Eröffnung der Ausstellung ISOLDE MARIA JOHAM
in der LANDESGALERIE NIEDERÖSTERREICH, KREMS, AT
am 1. 4. 2022

 
Sehr verehrte Damen und Herren,
liebe Freundinnen und Freunde der Landesgalerie Niederösterreich,
liebe Isolde Maria Joham und lieber Gottfried Höllwarth!
 
Ich darf Sie alle sehr herzlich hier in Krems willkommen heißen. Es ist mir eine besondere Freude, Sie heute erstmals als Künstlerische Direktorin der Landesgalerie Niederösterreich begrüßen zu dürfen.
 
Bevor der Abend ganz Isolde Maria Joham gehört, möchte ich gerne die Gelegenheit meines ersten öffentlichen Auftritts nutzen und Sie kurz darüber informieren, was sie künftig hier in der Landesgalerie Niederösterreich unter meiner Leitung erwarten wird:
 
Meine Aufgabe liegt in der strategischen Weiterentwicklung eines eigenständigen Profils der Landesgalerie Niederösterreich. Die programmatische Neuausrichtung hat daher künftig einen klaren Fokus und sie beruht auf drei Säulen:
 
1. Als erste Säule wird die Landesgalerie Niederösterreich künftig noch stärker Bühne für die Kunstschätze des Landes Niederösterreich sein.

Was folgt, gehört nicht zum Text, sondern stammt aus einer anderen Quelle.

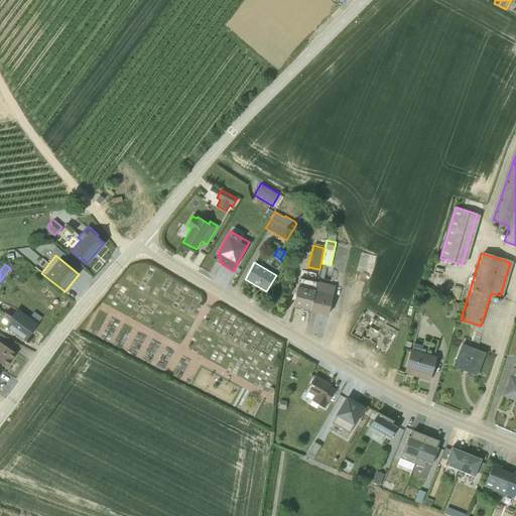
[(292,306),(309,310),(316,282),(299,278),(292,306)]
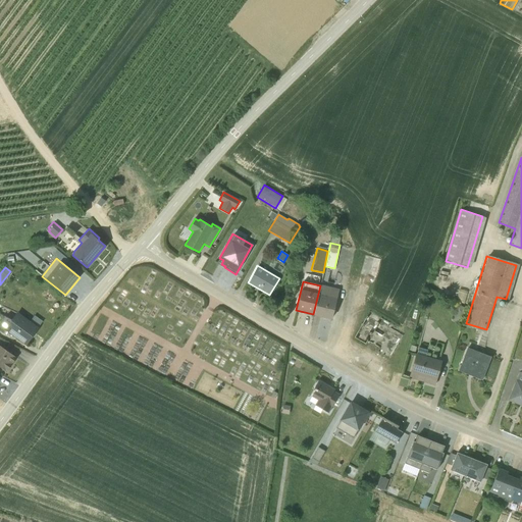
[(320,285),(313,314),(331,319),(338,290),(320,285)]
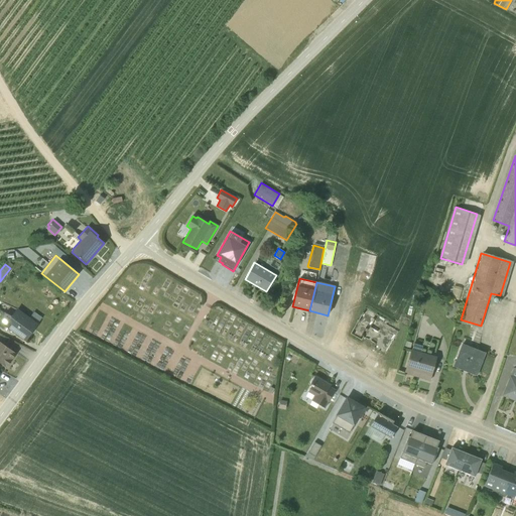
[(365,306),(349,332),(360,339),(362,335),(376,344),(374,347),(383,353),(396,331),(387,326),(389,321),(365,306)]
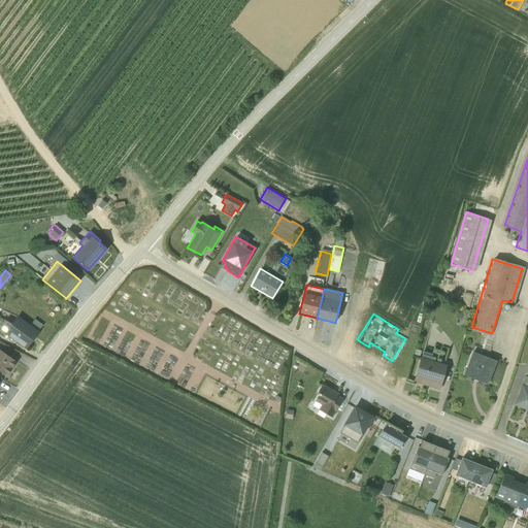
[(5,320),(0,327),(0,331),(4,335),(5,334),(26,349),(43,325),(34,319),(30,325),(17,316),(11,324),(5,320)]
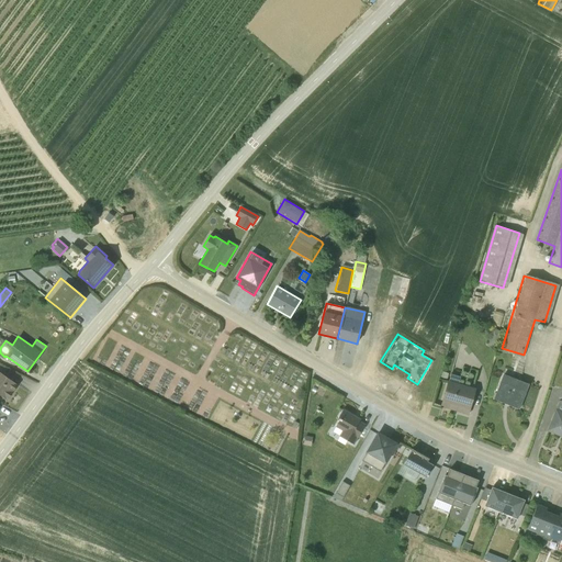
[(0,394),(7,400),(18,385),(0,372),(0,394)]
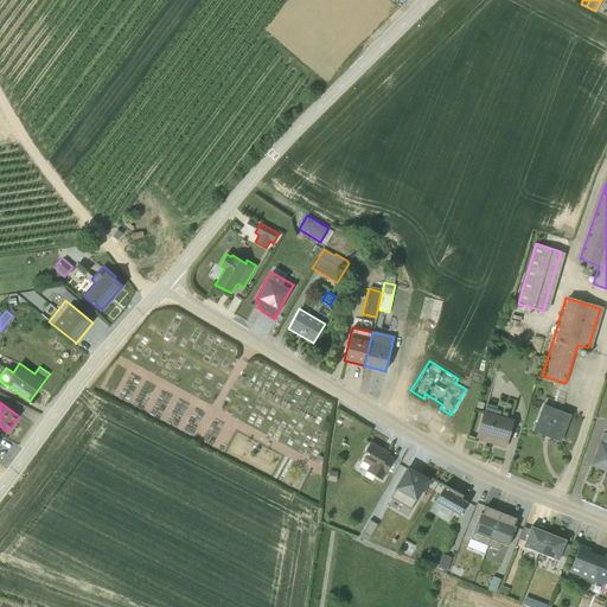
[(484,411),(474,439),(505,447),(513,420),(496,415),(497,407),(485,403),(484,411)]
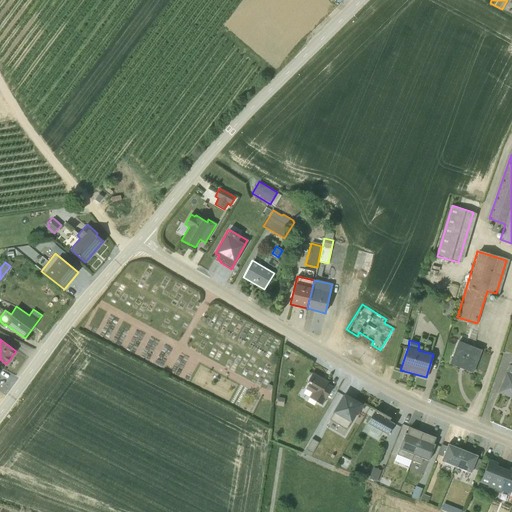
[(449,363),(472,372),(481,350),(458,341),(449,363)]
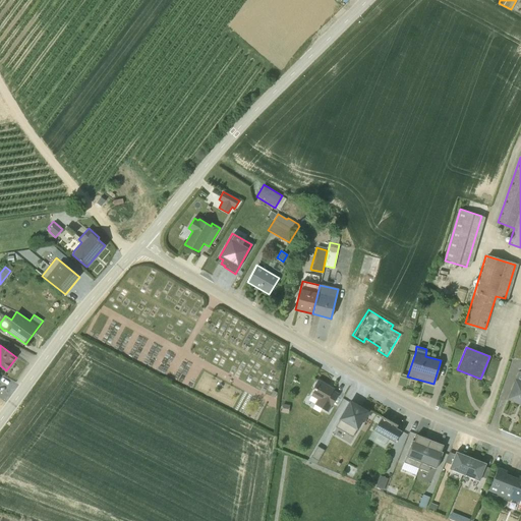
[(520,371),(518,370),(515,379),(514,379),(506,399),(520,405),(520,371)]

Ich kann hier ankündigen, dass wir Ihnen hier ab dem 22. Mai einen tiefen Einblick in die zeitgenössische Sammlung des Landes Niederösterreich geben werden. Wir öffnen das gesamte Museum für einen kurzweiligen Rundgang durch die österreichische Kunstgeschichte seit 1960, der Sie über alle drei oberen Etagen des Museums führen wird. Wir haben dafür auch die Ausstellungsarchitektur aufgefrischt und laden Sie ein zu einem „Rendezvous mit der Sammlung“.
 
2. Als zweite programmatische Säule wird die Landesgalerie Niederösterreich künftig attraktiver Repräsentationsort für heimische Künstlerinnen und Künstler sein sowie fixe und jährlich wiederkehrende Bühne für die Würdingsungspreisträger:innen des Landes Niederösterreich. Neben prominenten, werden wir auch junge und noch nicht etablierte Positionen zeigen, aber auch Künstlerinnen und Künstlern eine Bühne bieten, die bisher aus unserer Sicht zu wenig Würdigung und Anerkennung für ihr Schaffen erhalten haben.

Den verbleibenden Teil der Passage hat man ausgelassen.